<<<<

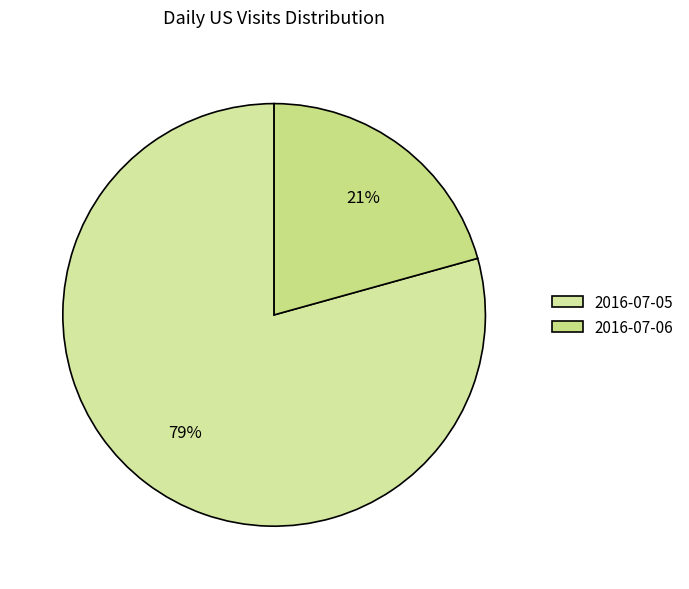

Count the number of slices in the pie.

2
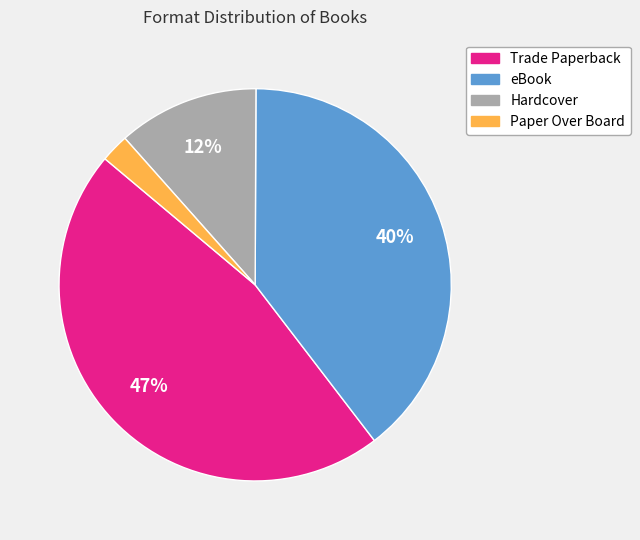

True or false: Paper Over Board accounts for 16% of the total.

False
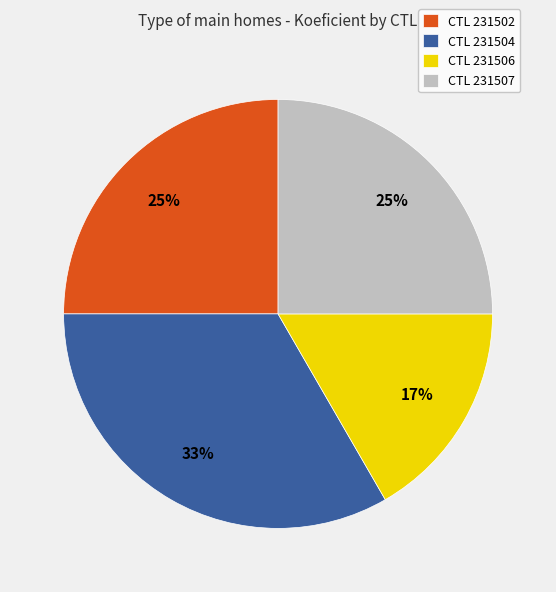

True or false: CTL 231507 accounts for 34% of the total.

False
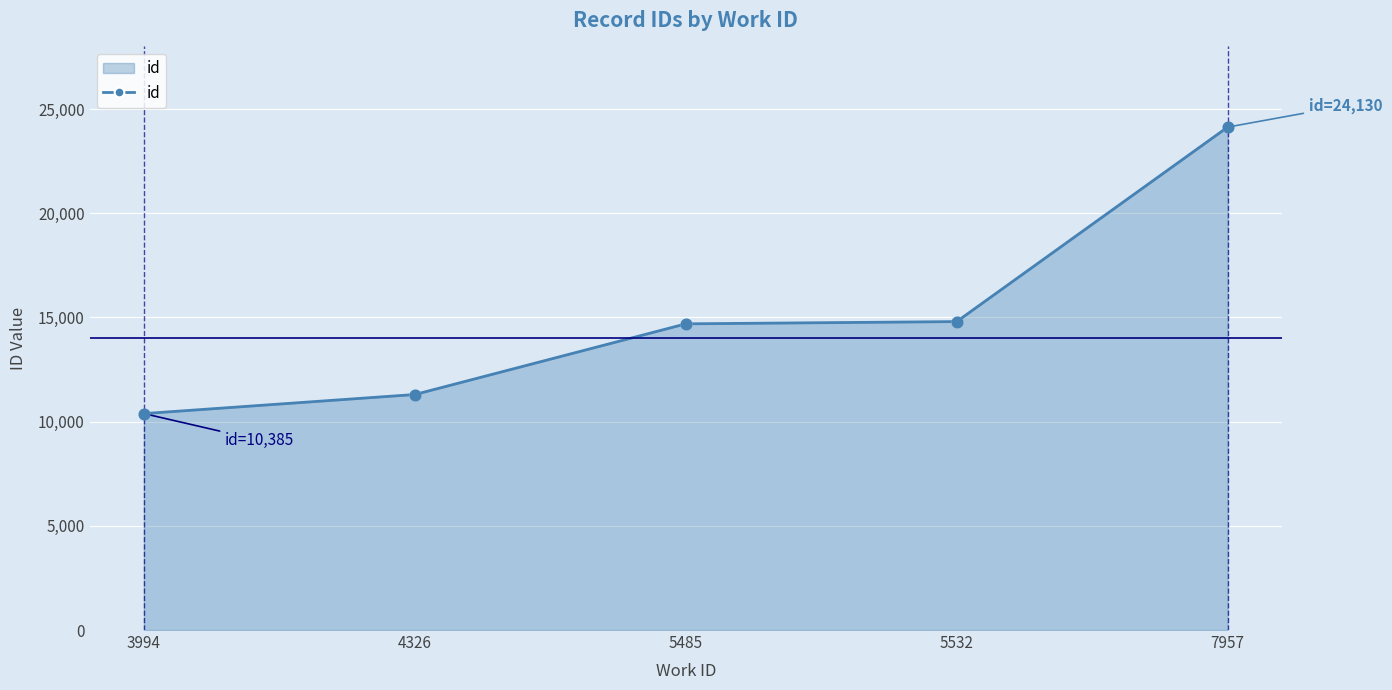

Approximately how many times larger is the value at 3994 compared to 5485?

0.7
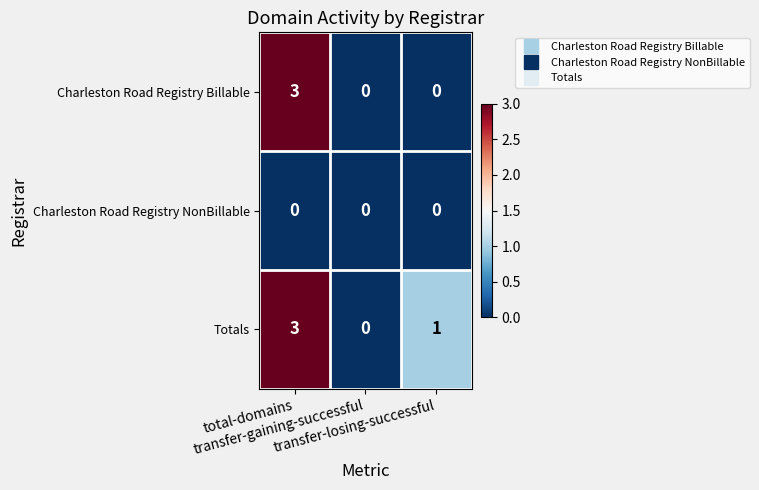

Which series has the largest total across all categories?

Totals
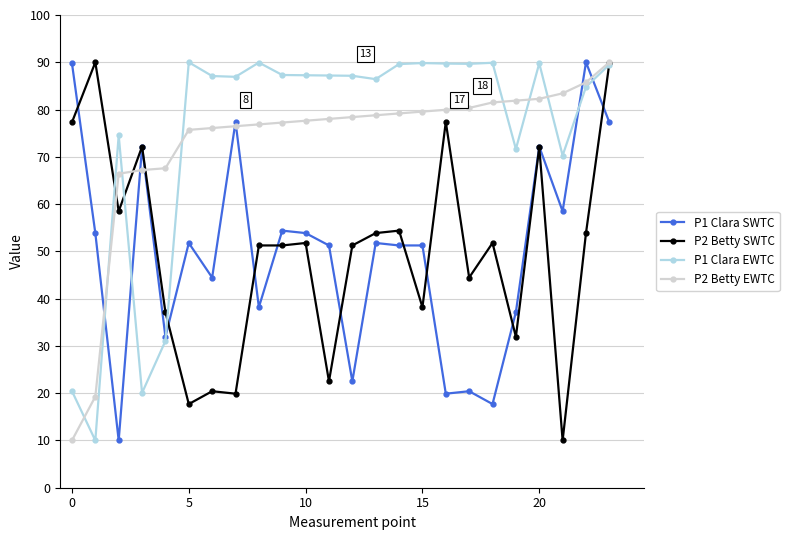

What is the lowest value of the P2 Betty SWTC series?

10.0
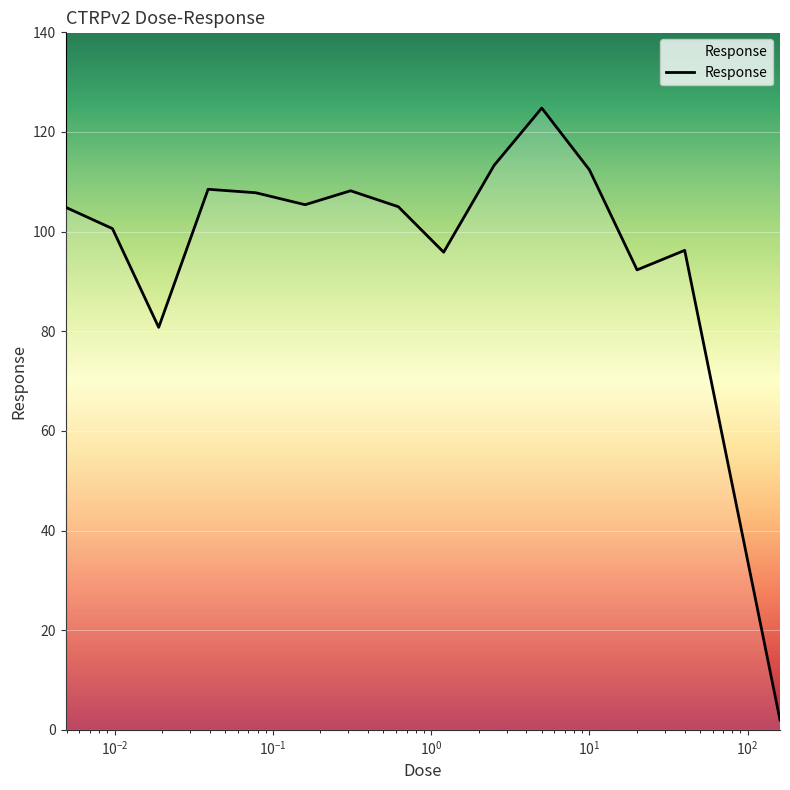

How many lines are shown in the chart?

1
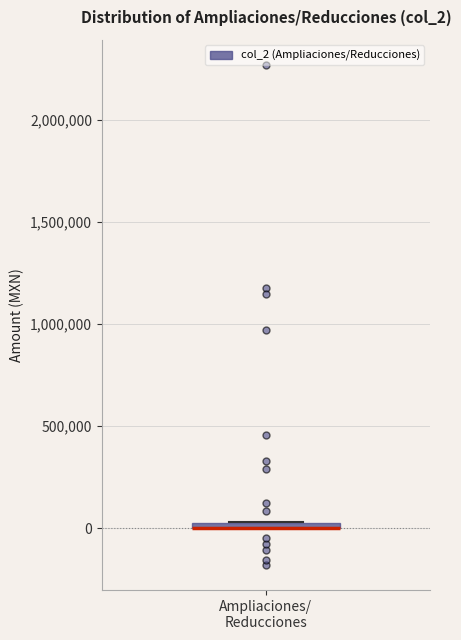

Where is the upper edge of the box for Ampliaciones/ Reducciones on the y-axis? The values are not printed on the chart, so give them approximately, as read against the axis.

50000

>>>>

- Task brief -
Put the items above into a JSON list of strings, with one string for each line and blank lines left out. Omit the pictures.

- Solution -
[
  "Count the number of slices in the pie.",
  "2",
  "True or false: Paper Over Board accounts for 16% of the total.",
  "False",
  "True or false: CTL 231507 accounts for 34% of the total.",
  "False",
  "Approximately how many times larger is the value at 3994 compared to 5485?",
  "0.7",
  "Which series has the largest total across all categories?",
  "Totals",
  "What is the lowest value of the P2 Betty SWTC series?",
  "10.0",
  "How many lines are shown in the chart?",
  "1",
  "Where is the upper edge of the box for Ampliaciones/ Reducciones on the y-axis? The values are not printed on the chart, so give them approximately, as read against the axis.",
  "50000"
]